▶ **Excerpt provided**
Segment Open

These fiery pickled habanero peppers are bold, fruity, and full of heat. Perfect for adding spice to tacos, chili, salsas, and more.
Prep Time15 minutes
Cook Time5 minutes
Canning Time15 minutes
Total Time35 minutes
Course: pickles
Cuisine: American
Keyword: pickled peppers
Servings: 16 servings (1 pint)

Ingredients

  • 15 to 20 medium habanero peppers seeded
  • 1 clove garlic sliced thin (optional)
  • 1 cup white vinegar 5% acidity
  • ¼ cup water
  • ½ tsp pickling salt
  • ½ tsp sugar

Instructions

  • Prepare peppers: Wash peppers and wear gloves. Cut off the tops, and remove seeds and membranes. Leave whole or slice as desired.
  • Pack jar: Place garlic (if using) in the bottom of a sterilized pint jar. Pack with peppers, leaving ½ inch headspace.
  • Make brine: Combine vinegar, water, salt, and sugar in a saucepan. Bring to a boil, then reduce to a simmer.
  • Fill jar: Pour hot brine over peppers, leaving ¼ inch headspace. Remove air bubbles and adjust headspace if needed.
  • Seal & process: Wipe jar rim, apply lid and ring, and process in a boiling water bath for 10 minutes (pints/half-pints) or 15 minutes (quarts). Add 5 minutes if above 6,000 feet in elevation.
  • Cool & store: Let sit for 12–24 hours. Check seals, label, and store in a cool, dark place. Wait 2-3 weeks before opening for best flavor.

Segment Closed

▶ **Task item A**
Revise the rows by changing "pixel coordinates" to "image coordinates" and keeping everything else as it is. Leave the pictures out of your answer.
The pickled habanero recipe and the rows that come next have no connection to each other.

▶ **Available data**
Segment Open

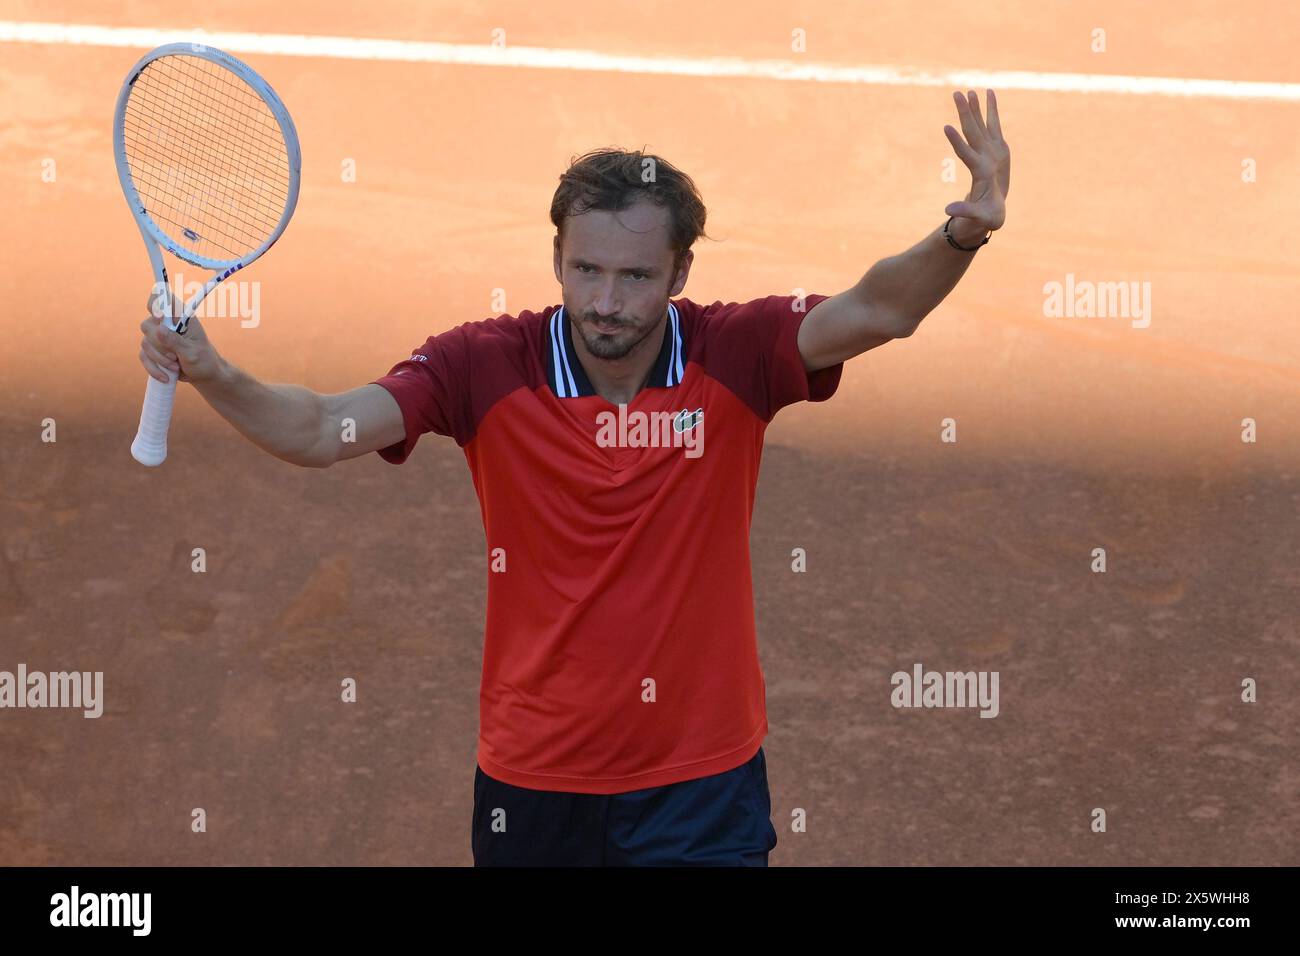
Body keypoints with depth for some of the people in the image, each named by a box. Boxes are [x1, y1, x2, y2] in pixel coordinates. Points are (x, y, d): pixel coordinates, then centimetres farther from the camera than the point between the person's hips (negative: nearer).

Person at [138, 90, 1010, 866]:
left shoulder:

Segment Closed

▶ **Task item B**
Output the part of the pickled habanero recipe that opens with the words containing "Instructions" and closes with "feet in elevation.".

▶ **Exercise solution A**
Body keypoints with depth for some of the people in the image, each named by a box. Boxes are [x1, y1, x2, y2] in image coordinates. Points are (x, y, d): image coordinates, then centimetres farther from the camera than the point between the person's hips (negative: nearer).

Person at [138, 90, 1010, 866]:
left shoulder:

▶ **Exercise solution B**
Instructions

  • Prepare peppers: Wash peppers and wear gloves. Cut off the tops, and remove seeds and membranes. Leave whole or slice as desired.
  • Pack jar: Place garlic (if using) in the bottom of a sterilized pint jar. Pack with peppers, leaving ½ inch headspace.
  • Make brine: Combine vinegar, water, salt, and sugar in a saucepan. Bring to a boil, then reduce to a simmer.
  • Fill jar: Pour hot brine over peppers, leaving ¼ inch headspace. Remove air bubbles and adjust headspace if needed.
  • Seal & process: Wipe jar rim, apply lid and ring, and process in a boiling water bath for 10 minutes (pints/half-pints) or 15 minutes (quarts). Add 5 minutes if above 6,000 feet in elevation.